═══ Excerpted records

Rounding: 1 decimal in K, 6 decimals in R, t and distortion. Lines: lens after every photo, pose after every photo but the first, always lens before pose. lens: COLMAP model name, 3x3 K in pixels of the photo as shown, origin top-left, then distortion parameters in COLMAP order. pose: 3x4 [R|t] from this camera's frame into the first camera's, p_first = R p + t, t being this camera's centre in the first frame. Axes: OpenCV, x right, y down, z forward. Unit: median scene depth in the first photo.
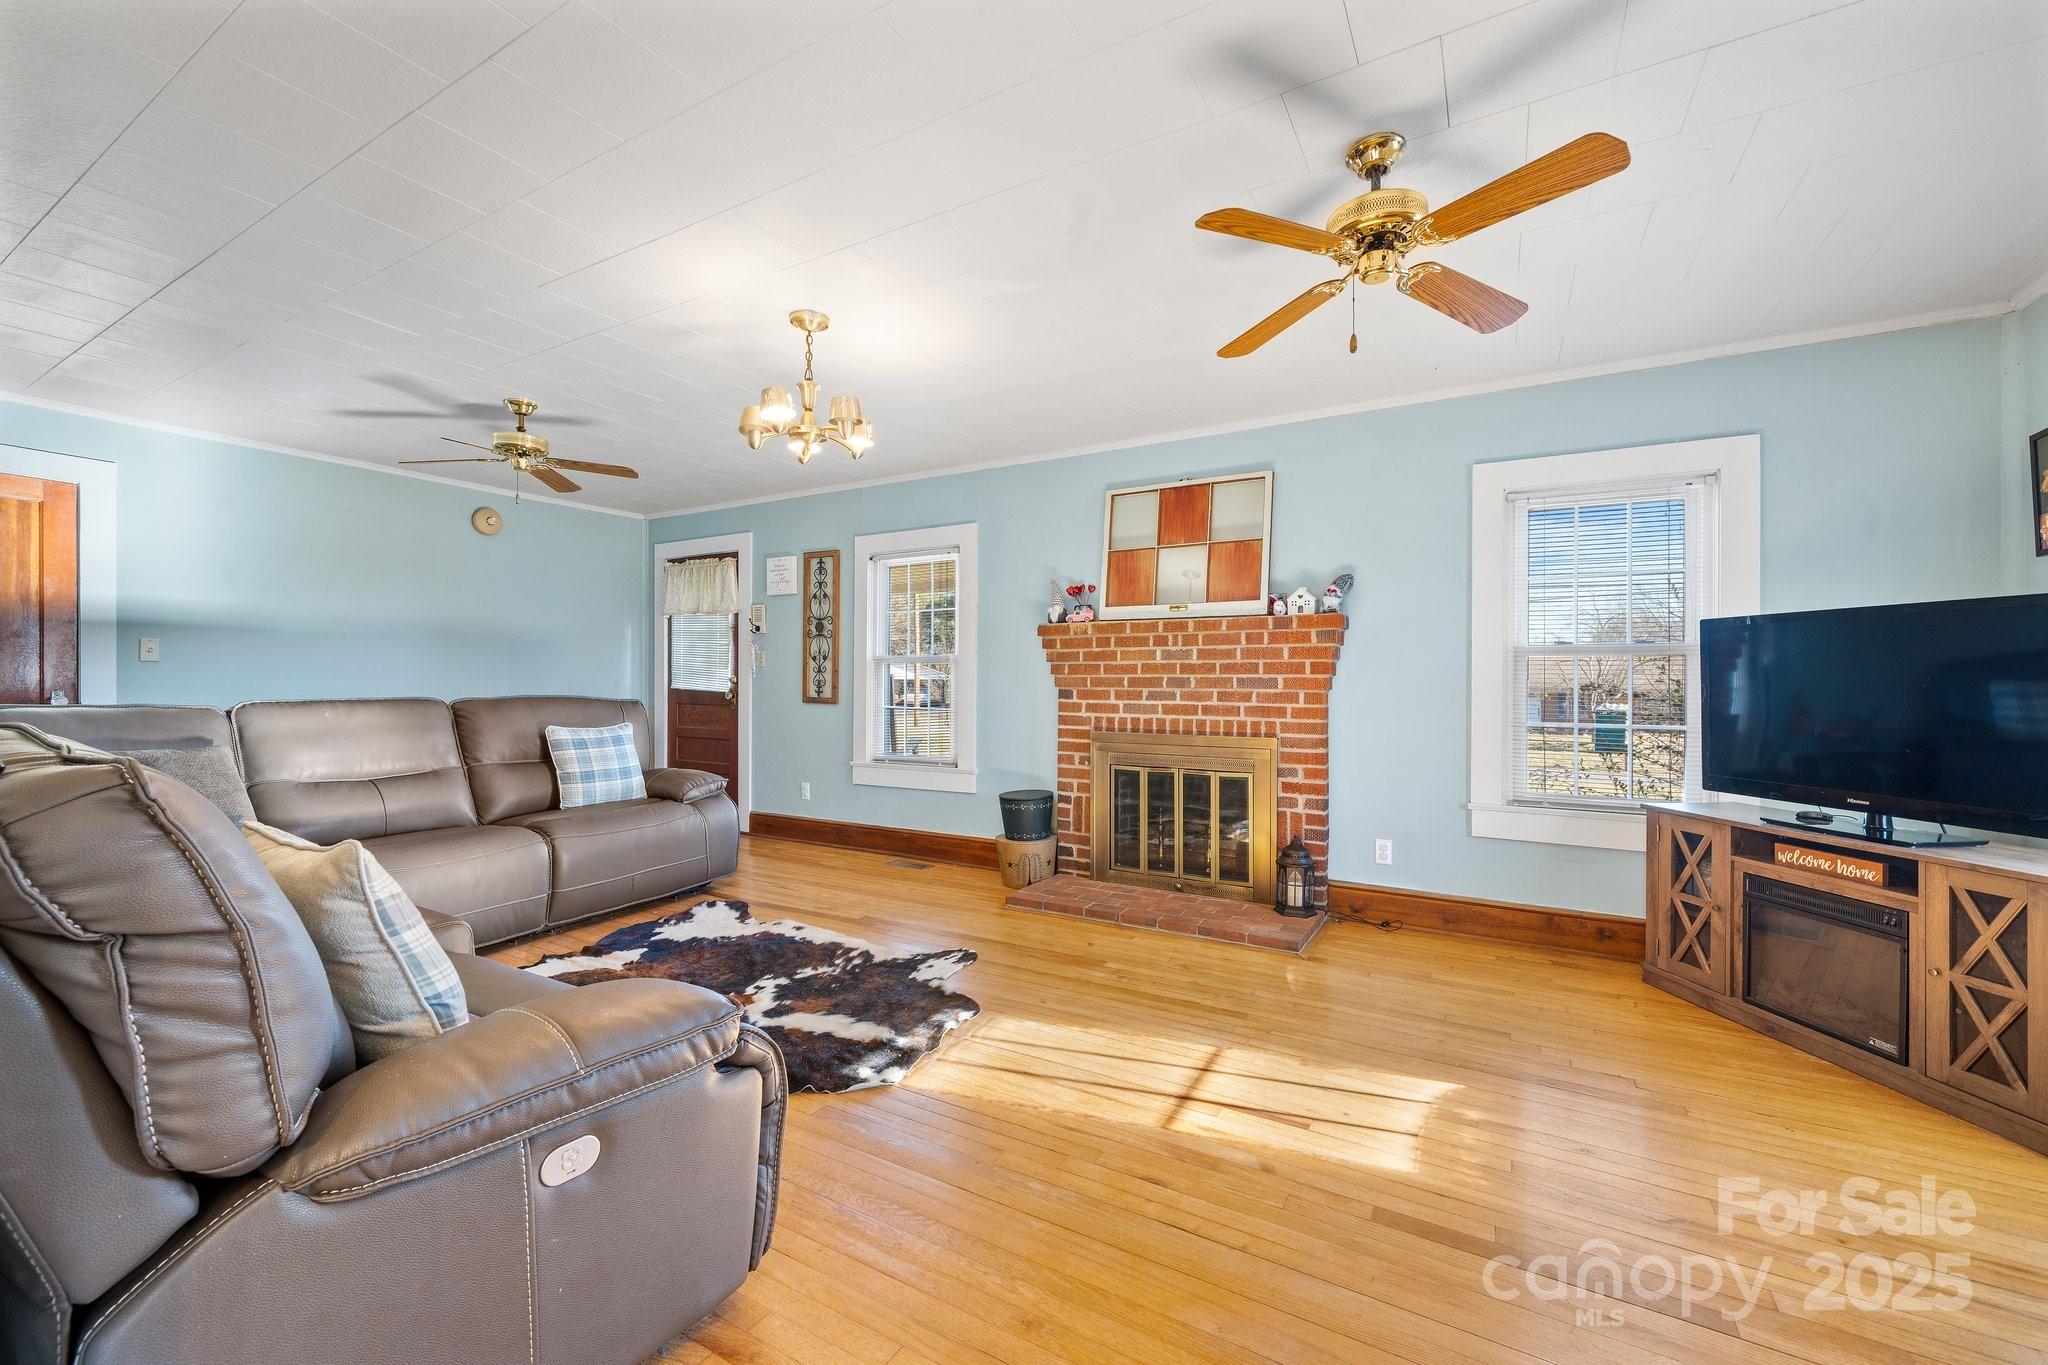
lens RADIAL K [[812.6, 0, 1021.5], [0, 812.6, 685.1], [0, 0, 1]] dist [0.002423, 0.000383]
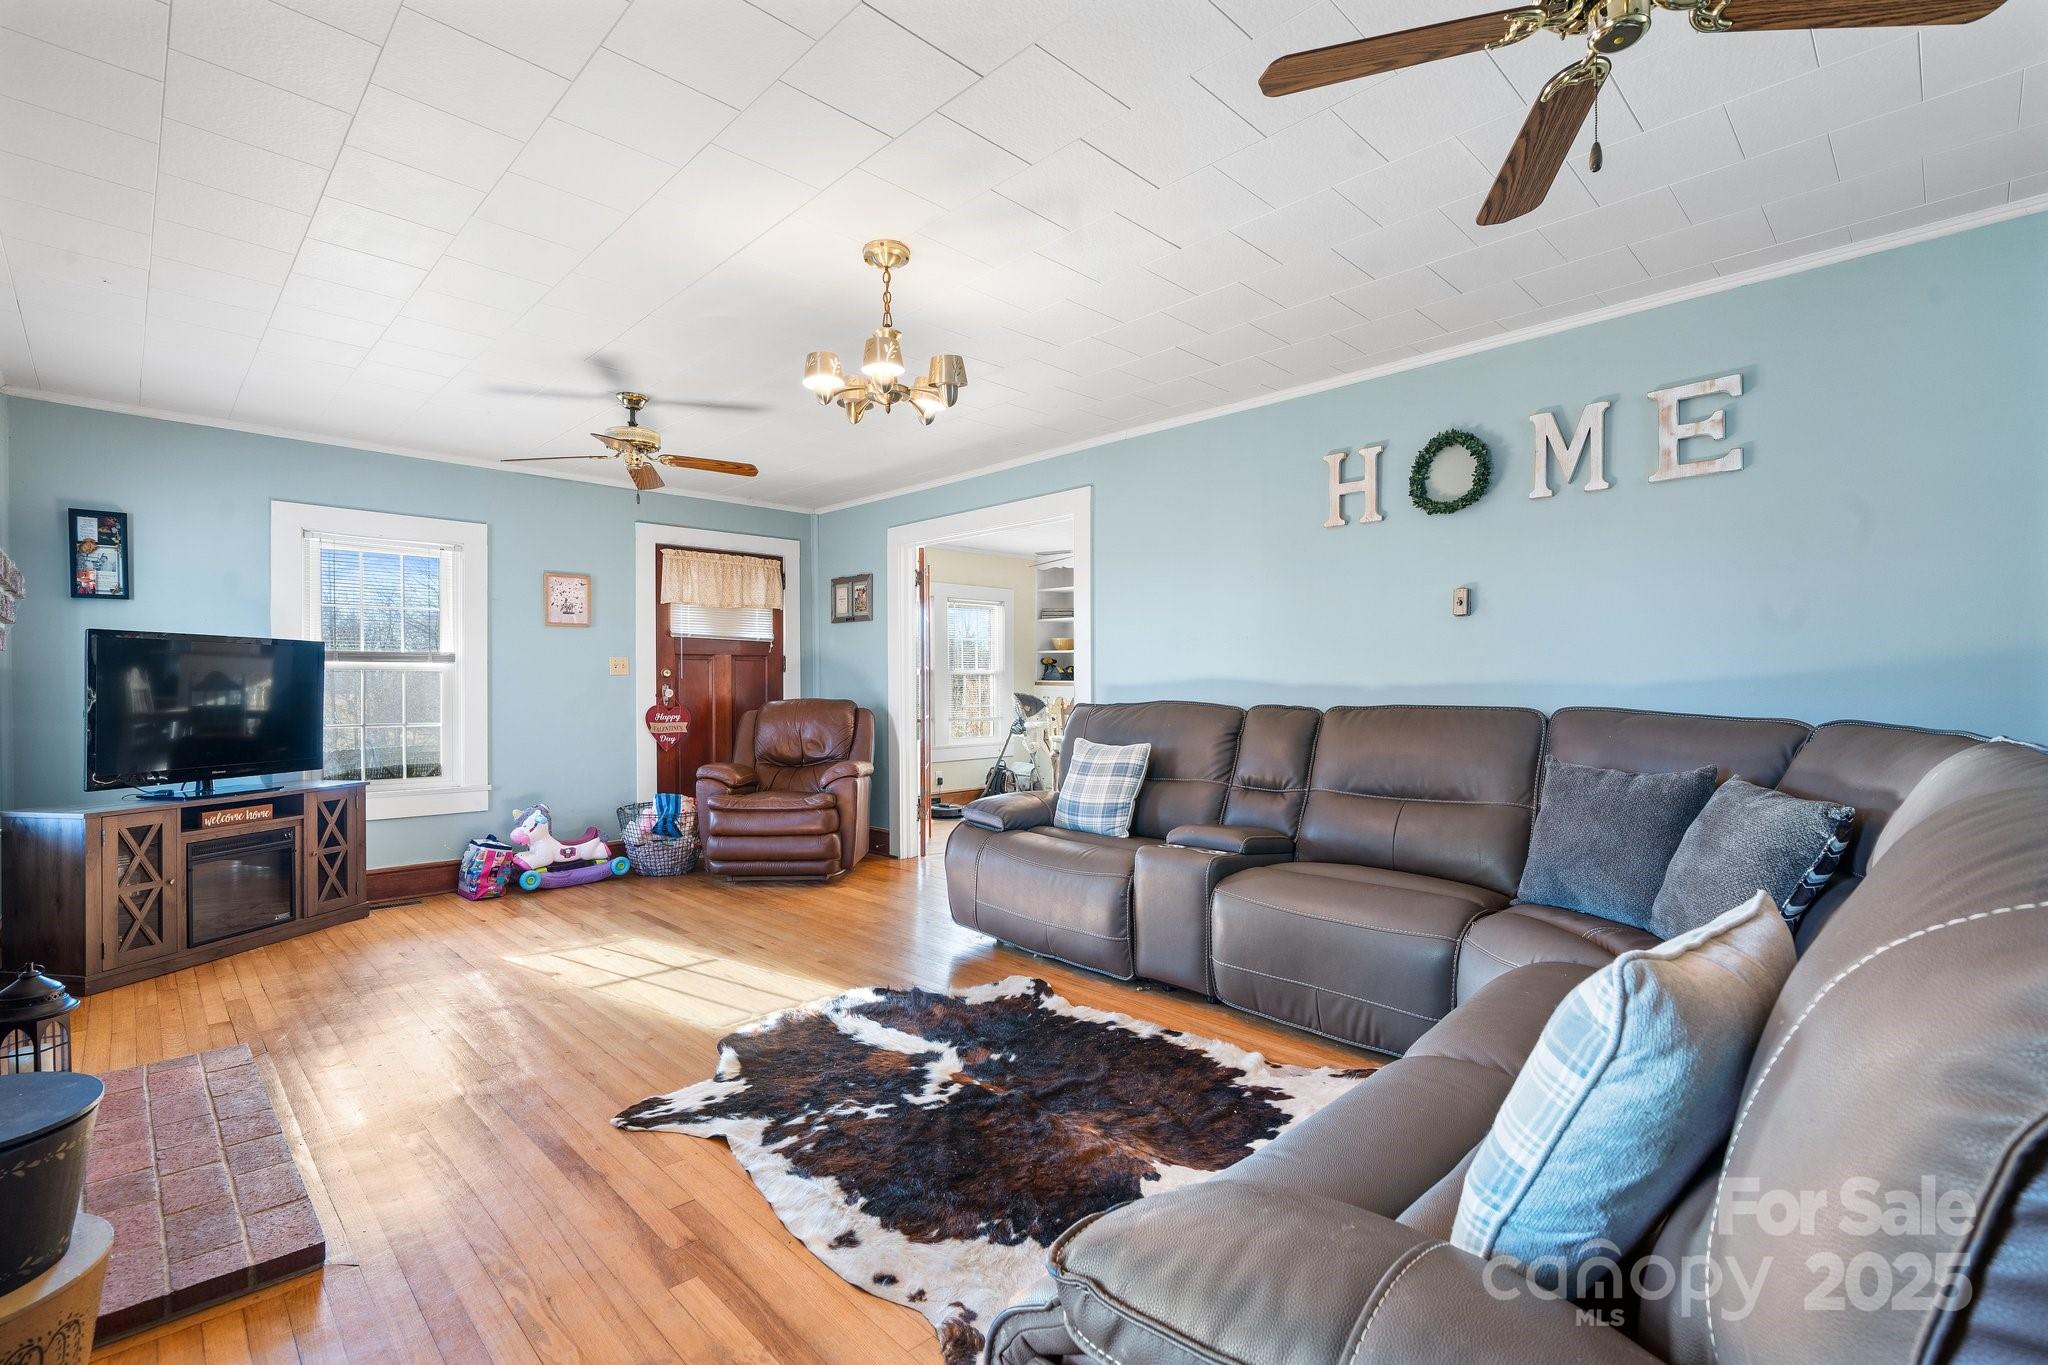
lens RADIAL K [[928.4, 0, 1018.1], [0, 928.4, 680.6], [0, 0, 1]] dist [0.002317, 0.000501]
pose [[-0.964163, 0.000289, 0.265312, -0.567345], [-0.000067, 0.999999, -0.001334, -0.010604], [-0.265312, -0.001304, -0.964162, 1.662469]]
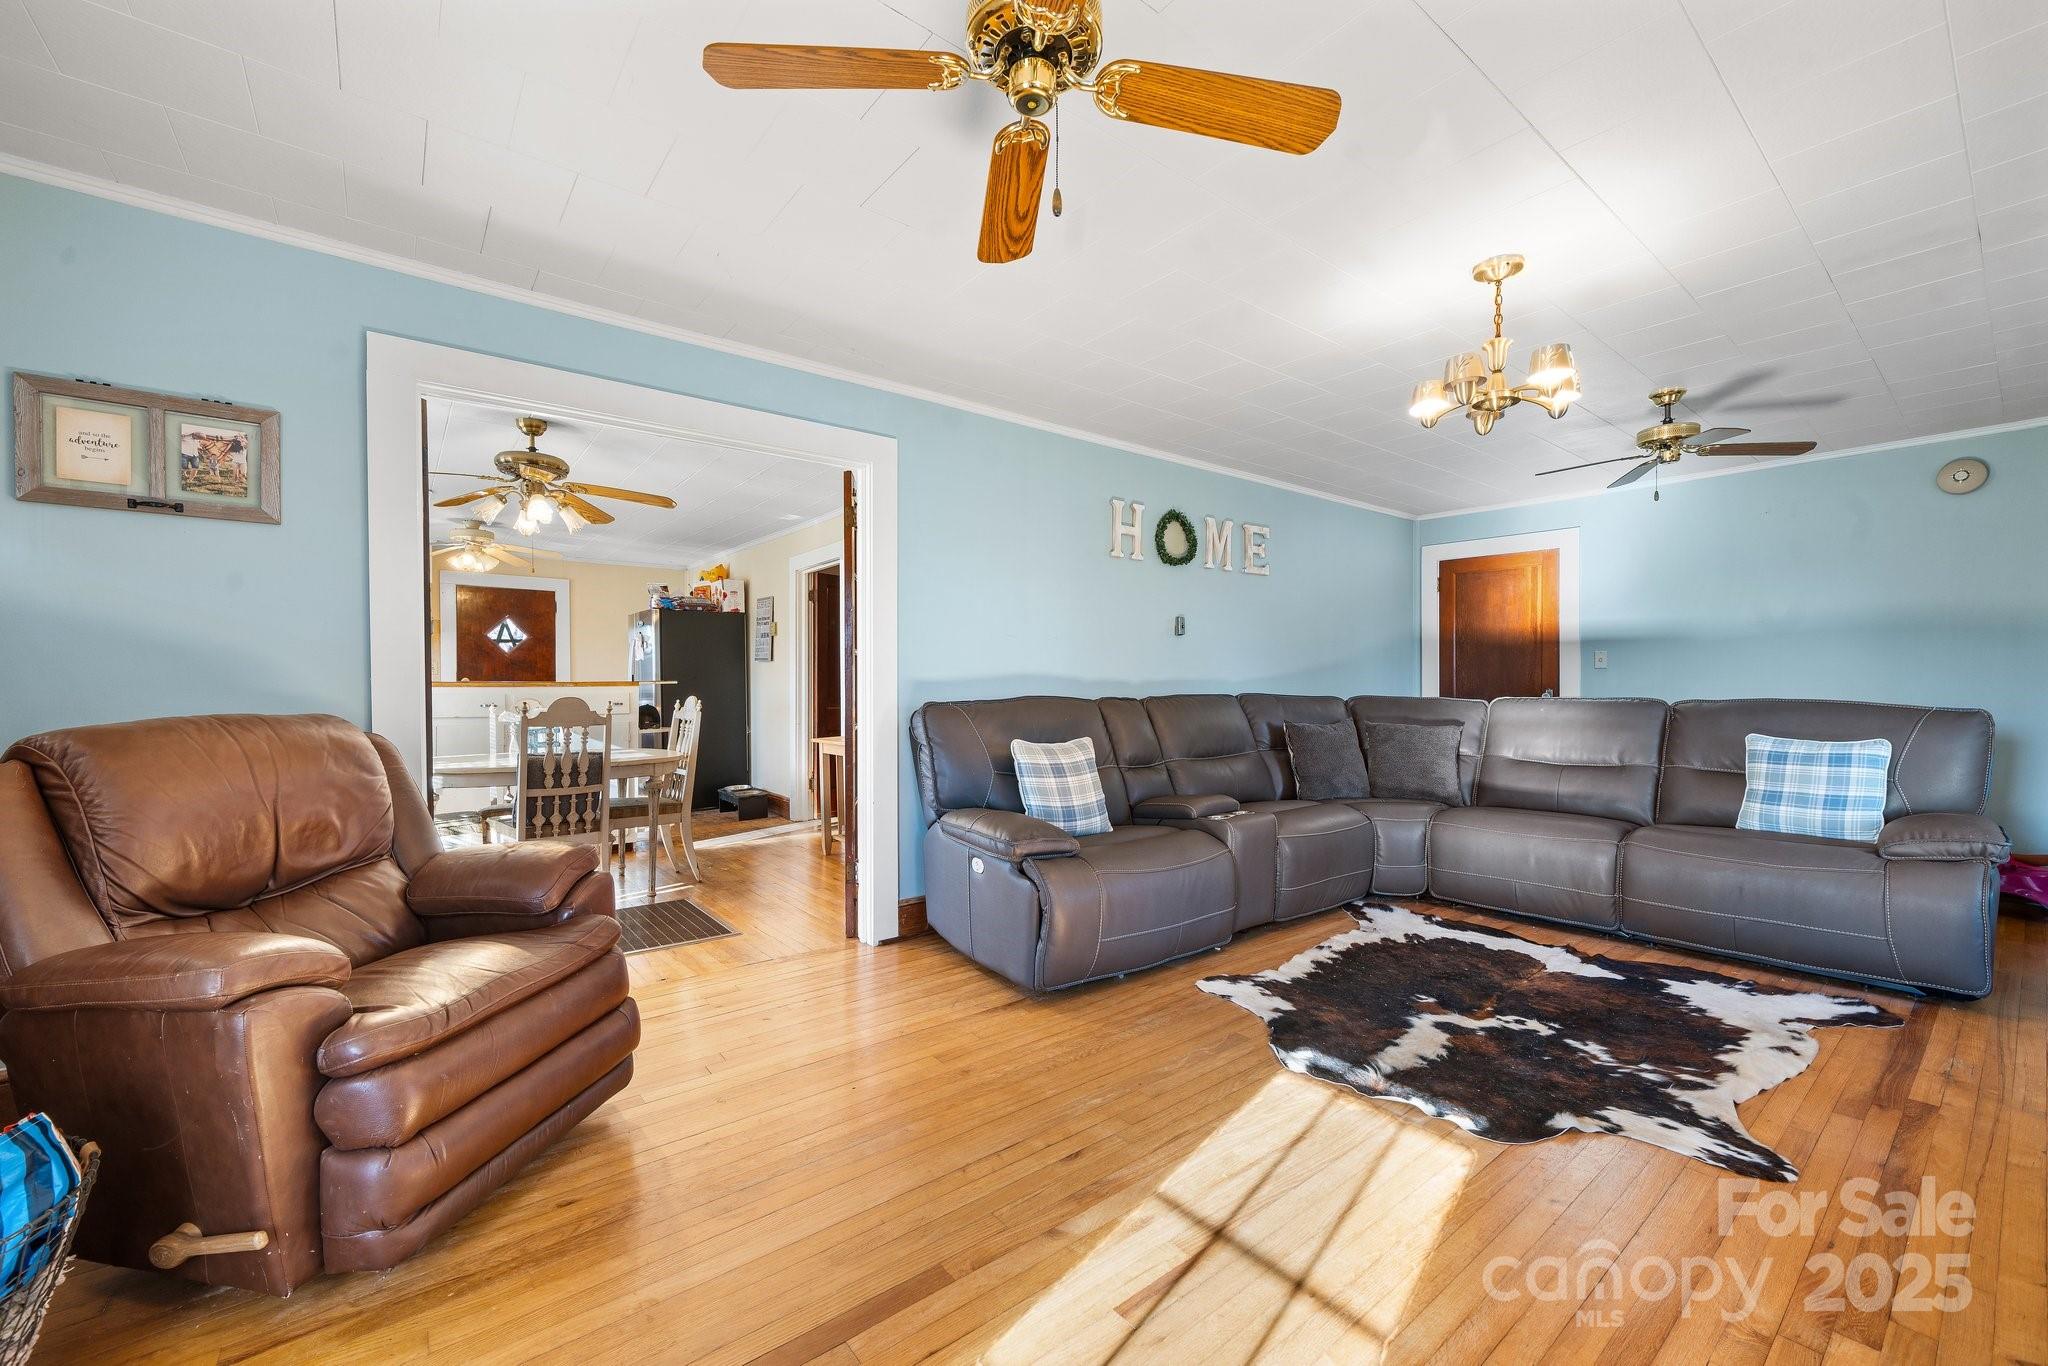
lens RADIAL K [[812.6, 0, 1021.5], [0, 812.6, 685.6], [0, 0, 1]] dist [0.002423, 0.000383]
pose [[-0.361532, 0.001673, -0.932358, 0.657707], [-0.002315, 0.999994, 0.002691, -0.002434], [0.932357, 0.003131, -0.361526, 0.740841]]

══════

To do :: When you return the listing, keep it exact and omit any pictures it holds.

Written solution ::
Rounding: 1 decimal in K, 6 decimals in R, t and distortion. Lines: lens after every photo, pose after every photo but the first, always lens before pose. lens: COLMAP model name, 3x3 K in pixels of the photo as shown, origin top-left, then distortion parameters in COLMAP order. pose: 3x4 [R|t] from this camera's frame into the first camera's, p_first = R p + t, t being this camera's centre in the first frame. Axes: OpenCV, x right, y down, z forward. Unit: median scene depth in the first photo.
lens RADIAL K [[812.6, 0, 1021.5], [0, 812.6, 685.1], [0, 0, 1]] dist [0.002423, 0.000383]
lens RADIAL K [[928.4, 0, 1018.1], [0, 928.4, 680.6], [0, 0, 1]] dist [0.002317, 0.000501]
pose [[-0.964163, 0.000289, 0.265312, -0.567345], [-0.000067, 0.999999, -0.001334, -0.010604], [-0.265312, -0.001304, -0.964162, 1.662469]]
lens RADIAL K [[812.6, 0, 1021.5], [0, 812.6, 685.6], [0, 0, 1]] dist [0.002423, 0.000383]
pose [[-0.361532, 0.001673, -0.932358, 0.657707], [-0.002315, 0.999994, 0.002691, -0.002434], [0.932357, 0.003131, -0.361526, 0.740841]]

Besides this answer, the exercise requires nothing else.